> **YOUR OBJECTIVE**
Copy out the material below without any changes, starting with the line that contains "pose: elev=66.1 azim=321.5" and continuing through the end of the material. Include that first line.

Data records
+++
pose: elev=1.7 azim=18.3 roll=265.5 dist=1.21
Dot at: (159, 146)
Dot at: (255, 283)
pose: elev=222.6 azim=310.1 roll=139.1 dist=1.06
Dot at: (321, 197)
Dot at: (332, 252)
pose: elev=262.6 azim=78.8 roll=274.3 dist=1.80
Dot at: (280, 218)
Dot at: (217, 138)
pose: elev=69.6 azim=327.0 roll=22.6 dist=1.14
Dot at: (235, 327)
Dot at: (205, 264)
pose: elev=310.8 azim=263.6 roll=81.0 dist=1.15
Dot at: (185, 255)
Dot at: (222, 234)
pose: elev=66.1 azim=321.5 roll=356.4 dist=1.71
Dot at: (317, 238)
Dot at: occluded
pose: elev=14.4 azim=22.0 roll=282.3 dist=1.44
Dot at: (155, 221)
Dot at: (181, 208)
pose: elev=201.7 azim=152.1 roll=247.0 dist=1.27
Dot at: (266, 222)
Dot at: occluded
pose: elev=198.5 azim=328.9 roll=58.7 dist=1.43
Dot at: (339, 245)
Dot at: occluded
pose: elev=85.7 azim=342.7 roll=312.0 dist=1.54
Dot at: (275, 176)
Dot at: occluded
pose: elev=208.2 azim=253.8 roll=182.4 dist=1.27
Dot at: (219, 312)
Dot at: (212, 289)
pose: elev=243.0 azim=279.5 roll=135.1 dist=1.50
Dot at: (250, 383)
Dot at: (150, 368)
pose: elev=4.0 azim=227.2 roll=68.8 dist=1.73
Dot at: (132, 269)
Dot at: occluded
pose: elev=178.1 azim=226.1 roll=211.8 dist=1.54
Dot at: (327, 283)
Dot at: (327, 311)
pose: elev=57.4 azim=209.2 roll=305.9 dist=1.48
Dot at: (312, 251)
+++
> **SOLVED PROBLEM**
pose: elev=66.1 azim=321.5 roll=356.4 dist=1.71
Dot at: (317, 238)
Dot at: occluded
pose: elev=14.4 azim=22.0 roll=282.3 dist=1.44
Dot at: (155, 221)
Dot at: (181, 208)
pose: elev=201.7 azim=152.1 roll=247.0 dist=1.27
Dot at: (266, 222)
Dot at: occluded
pose: elev=198.5 azim=328.9 roll=58.7 dist=1.43
Dot at: (339, 245)
Dot at: occluded
pose: elev=85.7 azim=342.7 roll=312.0 dist=1.54
Dot at: (275, 176)
Dot at: occluded
pose: elev=208.2 azim=253.8 roll=182.4 dist=1.27
Dot at: (219, 312)
Dot at: (212, 289)
pose: elev=243.0 azim=279.5 roll=135.1 dist=1.50
Dot at: (250, 383)
Dot at: (150, 368)
pose: elev=4.0 azim=227.2 roll=68.8 dist=1.73
Dot at: (132, 269)
Dot at: occluded
pose: elev=178.1 azim=226.1 roll=211.8 dist=1.54
Dot at: (327, 283)
Dot at: (327, 311)
pose: elev=57.4 azim=209.2 roll=305.9 dist=1.48
Dot at: (312, 251)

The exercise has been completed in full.